By now, you should have realized I’m not talking about driving, necessarily. I’m talking about a different type of U-turns. The ones that life throws at you every once in a while, probably just to mess with you. When I said I get to experience a lot of U-turns lately, that’s what I was referring to.

Things seem to move in a certain direction, then, out of nowhere, something happens and the road that you thought you know, it’s not there anymore. You have to slow down with a vigorous brake, and then to gently adjust to the newly created circumstances.

I guess the most annoying part is not the slowing down, or the adjustment, these are ok. The most annoying fact is that you don’t see the second part of the road yet. You don’t see where are you heading after you solve the curve, after you get back on track. This lack of visibility makes you think “it’s all over”. In a way, it is, the road is not going in the same direction, definitely. But there’s still a road. A new one, with unfamiliar surroundings, unfolding unknowingly.

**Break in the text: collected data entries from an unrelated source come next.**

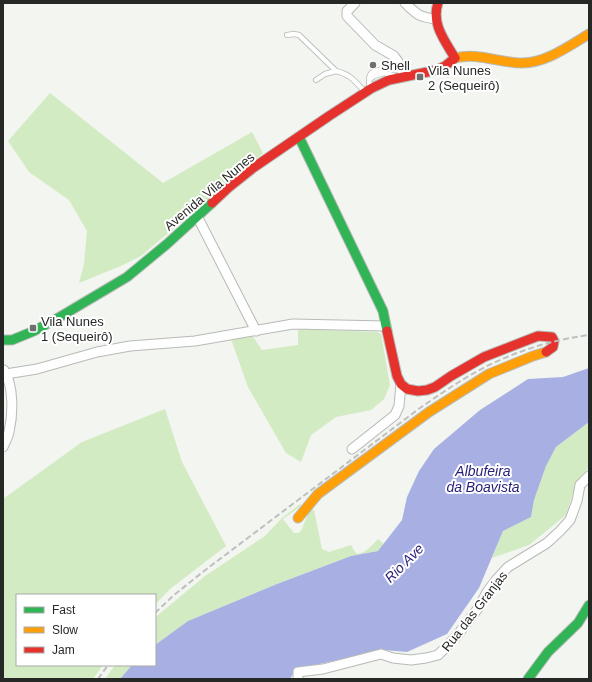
<svg xmlns="http://www.w3.org/2000/svg" width="592" height="682" viewBox="0 0 592 682" font-family="Helvetica,sans-serif">
	<rect width="100%" height="100%" fill="#f2f5f0"/>
	<!-- green -->
	<g fill="#d3ebc2">
		<path d="M 50,93 L 163,183 L 252,132 L 263,153 L 141,256 L 123,265 L 79,283 L 84,264 L 87,231 L 69,200 L 29,172 L 8,141 Z"/>
		<path d="M 298,329 L 377,332 L 381,334 L 390,385 L 384,399 L 371,410 L 336,417 L 311,435 L 301,462 L 286,453 L 248,387 L 231,339 L 252,335 L 262,350 L 298,345 Z"/>
		<path d="M 165,409 L 182,462 L 226,546 L 170,589 L 155,605 L 155,595 L 17,595 L 17,665 L 103,665 L 93,679 L 3,679 L 3,499 L 82,442 Z"/>
		<path d="M 589,422 L 589,468 L 580,477 L 575,487 L 566,515 L 529,545 L 492,558 L 503,531 L 531,517 L 534,500 L 546,466 L 556,447 Z"/>
		<path d="M 300,504 L 301,506 L 283,519 L 294,533 L 298,533 L 301,531 L 310,509 L 314,510 L 322,549 L 329,552 L 351,545 L 355,552 L 358,554 C 367,552 372,545 378,539 L 384,544 L 378,551 L 351,556 L 277,584 L 188,621 L 155,645 L 155,618 L 158,615 L 205,576 L 265,536 L 282,518 Z"/>
		<path d="M 115,665 L 132,665 L 120,679 L 105,679 Z"/>
	</g>
	<!-- water -->
	<path fill="#a8b0e3" d="M 589,368 L 589,422 L 556,447 L 546,466 L 534,500 L 531,517 L 503,531 L 479,588 L 447,634 L 407,652 L 384,650 L 296,669 L 290,679 L 120,679 L 132,665 L 155,665 L 155,645 L 188,621 L 277,584 L 351,556 L 378,551 L 402,520 L 407,497 L 419,471 L 434,449 L 480,410 L 528,379 L 563,377 Z"/>
	<g fill="none" stroke-linecap="round" stroke-linejoin="round">
		<!-- lane casing -->
		<g stroke="#b8bab7" stroke-width="6">
			<g id="lane">
				<path d="M 287,35 L 294,34 L 299,35 L 336,71 C 351,75 354,80 364,91"/>
				<path d="M 316,80 L 325,74 L 336,71"/>
				<path d="M 369,80 C 369,71 377,69 385,71"/>
				<path d="M 370,88 L 369,82 L 370,79 L 374,76 L 384,73 L 393,75"/>
			</g>
		</g>
		<!-- street casing -->
		<g stroke="#b8bab7" stroke-width="11">
			<g id="street">
				<path d="M 355,3 L 347,11 L 347,16 L 375,45 L 394,56 L 399,63 L 404,77"/>
				<path d="M 405,3 C 417,14 418,17 436,19"/>
				<path d="M 197,216 L 256,331"/>
				<path d="M 6,374 L 37,369 L 97,352 L 130,346 L 195,341 L 293,324 L 386,326"/>
				<path d="M 3,447 C 5,442 8,437 9,432 C 13,414 14,387 4,370"/>
				<path d="M 352,449 L 395,415 L 399,406 L 401,384"/>
				<path d="M 298,679 L 298,672 L 323,669 L 381,654 L 393,658 L 411,660 L 426,658 L 438,655 L 456,637 L 479,607 L 487,592 L 496,580 L 508,567 L 547,543 L 560,531 L 570,520 L 577,501 L 580,485 L 589,476"/>
			</g>
		</g>
		<!-- fast casing -->
		<g stroke="#b8bab7" stroke-width="11">
			<g id="fast">
				<path d="M 299,137 L 383,311 L 387,331"/>
				<path d="M 3,340 L 12,340 L 34,331 L 58,318 L 127,277 L 167,244 L 212,203"/>
				<path d="M 528,679 L 548,652 L 578,623 L 589,605"/>
			</g>
		</g>
		<!-- slow casing -->
		<g stroke="#b8bab7" stroke-width="11">
			<g id="slow">
				<path d="M 455,58 C 478,52 499,63 522,63 C 546,63 569,46 589,34"/>
				<path d="M 298,518 L 318,494 L 429,412 L 489,374 L 533,356 L 546,352"/>
			</g>
		</g>
		<!-- jam casing -->
		<g stroke="#b8bab7" stroke-width="11">
			<g id="jam">
				<path d="M 438,3 C 431,24 445,41 455,58"/>
				<path d="M 212,203 L 228,188 L 253,168 L 329,116 L 372,88 L 389,80 L 437,70 L 445,66 L 455,58"/>
				<path d="M 387,331 L 397,376 L 401,384 L 407,389 L 418,391 L 427,390 L 435,387 L 451,376 L 484,357 L 538,336 L 552,337 L 554,341 L 553,347 L 546,352"/>
			</g>
		</g>
		<!-- lane -->
		<use href="#lane" stroke="#fdfefd" stroke-width="4.5"/>
		<!-- street -->
		<use href="#street" stroke="#fdfefd" stroke-width="9"/>
		<!-- fast -->
		<use href="#fast" stroke="#30b455" stroke-width="9"/>
		<!-- slow -->
		<use href="#slow" stroke="#ff9f0a" stroke-width="9"/>
		<!-- jam -->
		<use href="#jam" stroke="#e5322d" stroke-width="9"/>
		<!-- rail -->
		<g stroke="#bfc0bf" stroke-width="2" stroke-dasharray="6 3" stroke-linecap="butt">
			<path d="M 155,613 L 174,595 L 204,571 L 420,408 C 433,399 446,390 459,382 C 498,357 543,341 589,335"/>
			<path d="M 98,679 L 108,665"/>
		</g>
	</g>
	<!-- markers -->
	<g fill="#6d706c" stroke="#fff" stroke-width="1.5">
		<circle cx="373" cy="65" r="4"/>
		<rect x="416" y="73" width="8" height="8" rx="2"/>
		<rect x="29" y="324" width="8" height="8" rx="2"/>
	</g>
	<g text-anchor="middle" stroke-width="4" stroke-linejoin="round" paint-order="stroke">
		<!-- poi labels -->
		<g font-size="13" fill="#262825" stroke="#fff" text-anchor="start">
			<text x="381" y="70">Shell</text>
			<text x="428" y="75">Vila Nunes<tspan x="428" dy="15">2 (Sequeirô)</tspan></text>
			<text x="41" y="326">Vila Nunes<tspan x="41" dy="15">1 (Sequeirô)</tspan></text>
		</g>
		<!-- street labels -->
		<g font-size="13" fill="#262825" stroke="#fff">
			<text transform="translate(209 191) rotate(-40)" y="5">Avenida Vila Nunes</text>
			<text transform="translate(474 611) rotate(-52)" y="5">Rua das Granjas</text>
		</g>
		<!-- water labels -->
		<g font-size="14" font-style="italic" fill="#251f76" stroke="#fff">
			<text x="483" y="476">Albufeira<tspan x="483" dy="16">da Boavista</tspan></text>
			<text transform="translate(404 563) rotate(-45)" y="5">Rio Ave</text>
		</g>
	</g>
	<!-- border -->
	<rect width="592" height="682" fill="none" stroke="#262825" stroke-width="8"/>
	<!-- legend -->
	<rect x="16" y="594" width="140" height="72" fill="#ffffff" stroke="#a8a9a8"/>
	<rect x="24" y="607" width="20" height="6" fill="#30b455" stroke="#a8a9a8"/>
	<text x="52" y="614" font-size="12" fill="#262825">Fast</text>
	<rect x="24" y="627" width="20" height="6" fill="#ff9f0a" stroke="#a8a9a8"/>
	<text x="52" y="634" font-size="12" fill="#262825">Slow</text>
	<rect x="24" y="647" width="20" height="6" fill="#e5322d" stroke="#a8a9a8"/>
	<text x="52" y="654" font-size="12" fill="#262825">Jam</text>
</svg>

It’s frustrating and disconcerting at first. Because of that, I used to be quite rigid in managing these U-turns. Sometimes I was so rigid to the point that I didn’t accept there is a U-turn at all, and continued cruising forward, trying to make a road where there wasn’t any. Sometimes I succeeded – when I got lucky – but most of the time I got badly hurt.

So, I learned to go with flow, to let it all be and just accept that a new part of the road, one that I have no idea how it will look like, will soon unfold.